You Are About to Pay a Stranger More Than Your Best Employee
- Scott Hoffhines
- Feb 11
- 2 min read
And you hope they do not find out.
Every Founder and VP of People dreads this moment during a growth spurt.
You find the perfect candidate. They are a game-changer. But the market price for their role has jumped 20% since you hired your current team.
To land them, you must break your own pay band. You sign the offer letter, but your instincts tell you it is a mistake.
Because you know the clock is ticking.
Eventually, people talk. And when your loyal high-performer finds out that the "new person" makes $20k more than them for the same job, you do not just have a salary dispute. You have a betrayal.
The "Internal Equity" Trap.
You stand frozen between two bad options:
Lose the Candidate: Stick to your old bands and miss the growth.
Risk the Mutiny: Pay the market rate and hope nobody notices.
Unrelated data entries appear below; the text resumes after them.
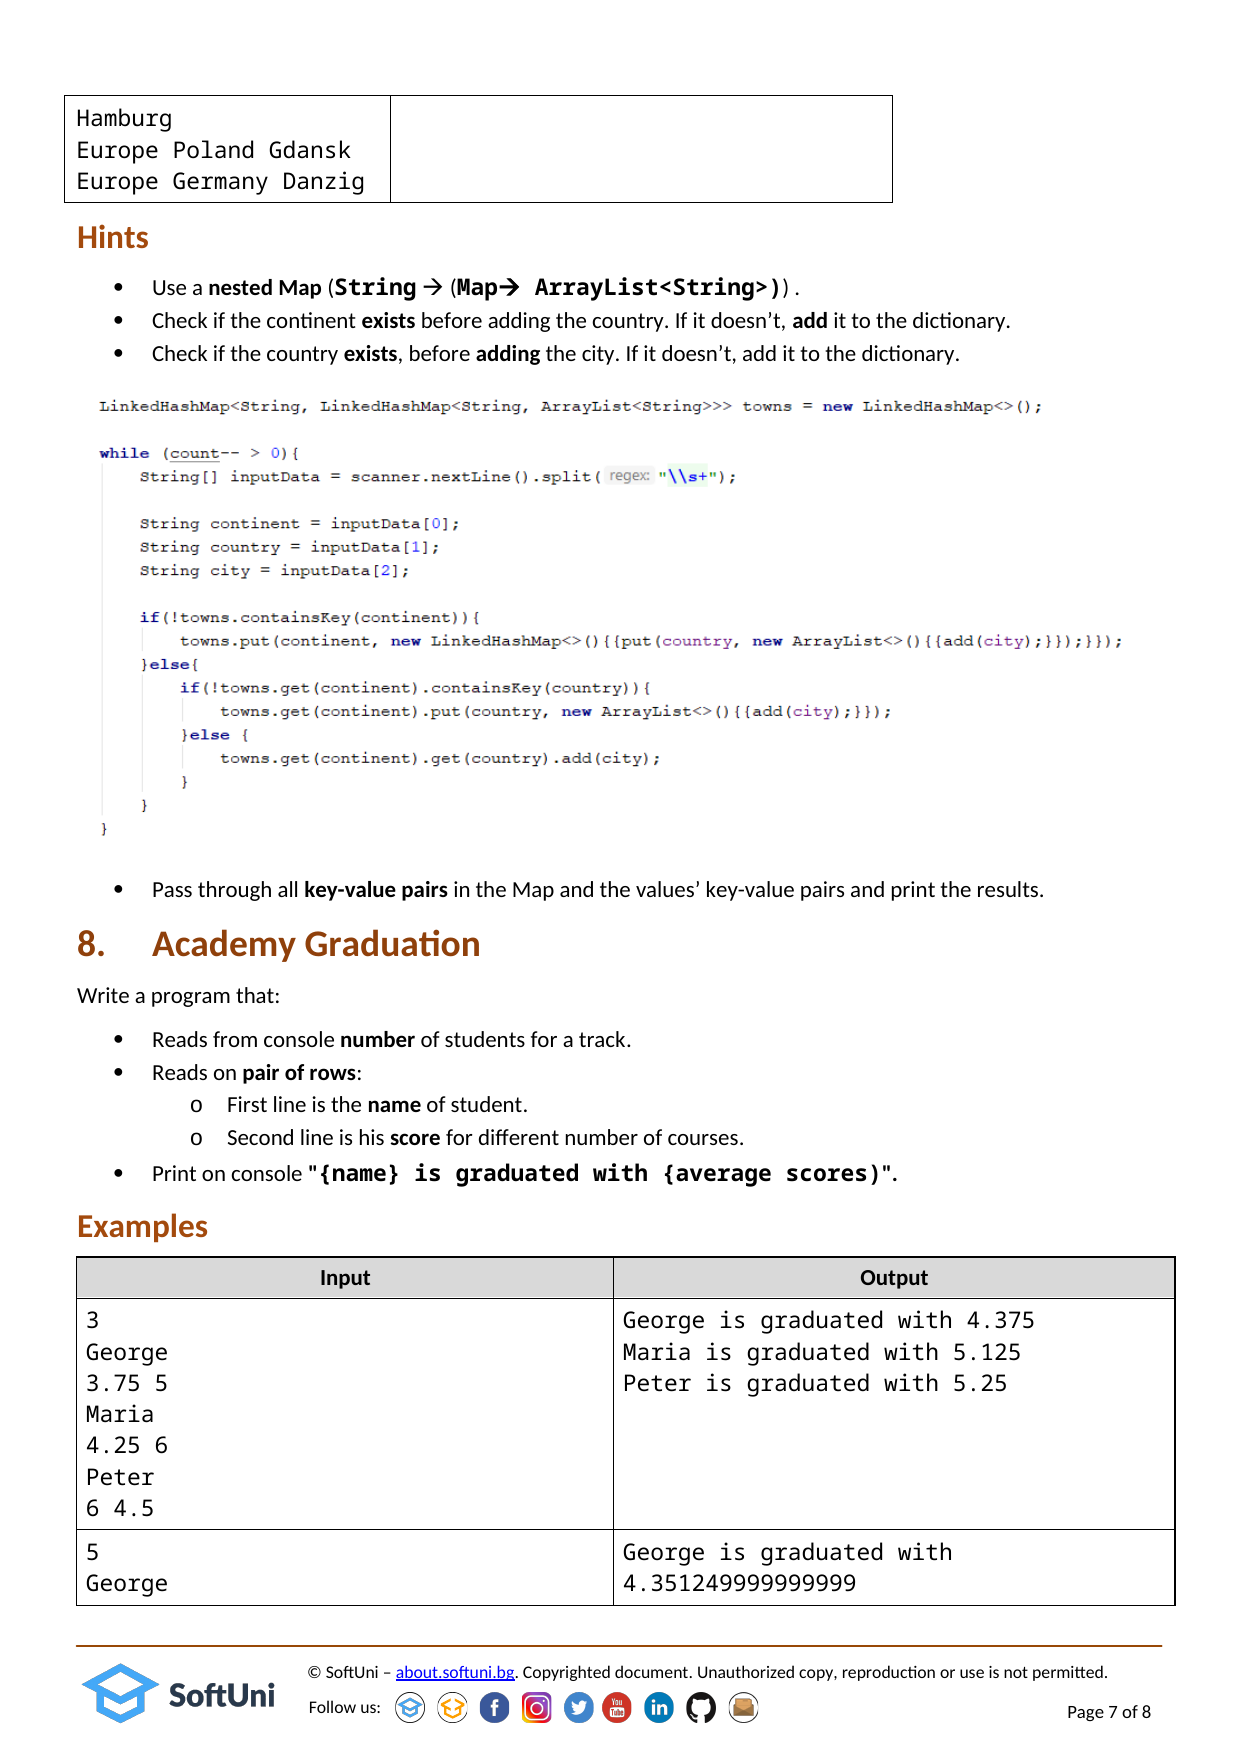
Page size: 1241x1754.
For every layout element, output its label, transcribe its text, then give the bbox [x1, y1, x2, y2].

list Reads from console number of students for a track. [114, 1026, 1163, 1054]
picture [644, 1692, 653, 1701]
list Reads on pair of rows: [114, 1058, 1163, 1086]
subtitle Examples [77, 1206, 1163, 1246]
picture [658, 1705, 667, 1714]
table_header Input [77, 1258, 613, 1297]
picture [395, 1692, 425, 1723]
picture [665, 1692, 674, 1701]
list Pass through all key-value pairs in the Map and the values’ key-value pairs and print the results. [114, 875, 1163, 903]
list Use a nested Map (String (Map ArrayList<String>)) . [114, 271, 1163, 302]
list Check if the continent exists before adding the country. If it doesn’t, add it to the dictionary. [114, 307, 1163, 335]
list First line is the name of student. [189, 1090, 1163, 1119]
picture [75, 1658, 281, 1729]
picture [602, 1692, 632, 1723]
table_header Output [614, 1258, 1174, 1297]
picture [686, 1692, 716, 1723]
picture [76, 383, 1171, 859]
picture [564, 1692, 594, 1723]
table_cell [614, 1530, 1174, 1604]
picture [665, 1714, 674, 1723]
picture [479, 1692, 510, 1723]
text Write a program that: [77, 981, 1163, 1009]
table_cell 3 George 3.75 5 Maria 4.25 6 Peter 6 4.5 [77, 1299, 613, 1529]
subtitle Academy Graduation [62, 920, 1163, 966]
picture [437, 1692, 468, 1723]
list Second line is his score for different number of courses. [189, 1123, 1163, 1153]
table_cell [77, 1530, 613, 1604]
table_cell George is graduated with 4.375 Maria is graduated with 5.125 Peter is graduated with 5.25 [614, 1299, 1174, 1529]
list Print on console "{name} is graduated with {average scores)". [114, 1157, 1163, 1188]
picture [728, 1692, 759, 1723]
subtitle Hints [77, 216, 1163, 256]
list Check if the country exists, before adding the city. If it doesn’t, add it to the dictionary. [114, 339, 1163, 367]
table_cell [391, 96, 892, 202]
picture [522, 1692, 552, 1723]
picture [644, 1714, 653, 1723]
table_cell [65, 96, 390, 202]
But you have a third option.
You cannot hold back the market. But you can explain the gap. Before you sign that offer, run a "Gap Analysis":
Is it Inflation? (Timing). If the only difference is "Market Rate," you have a compression problem. You must budget for a correction in the next cycle, or you will lose your core team.
Is it Skill? (Capability). Does the new hire bring a specific certification, network, or technical depth the current team lacks?
If the cause is skill, you can defend it. If the cause is just timing, you are creating a disparity that will break trust.
Do not let a private offer letter become a public resignation.
If you had to explain a salary gap to your top performer, could you?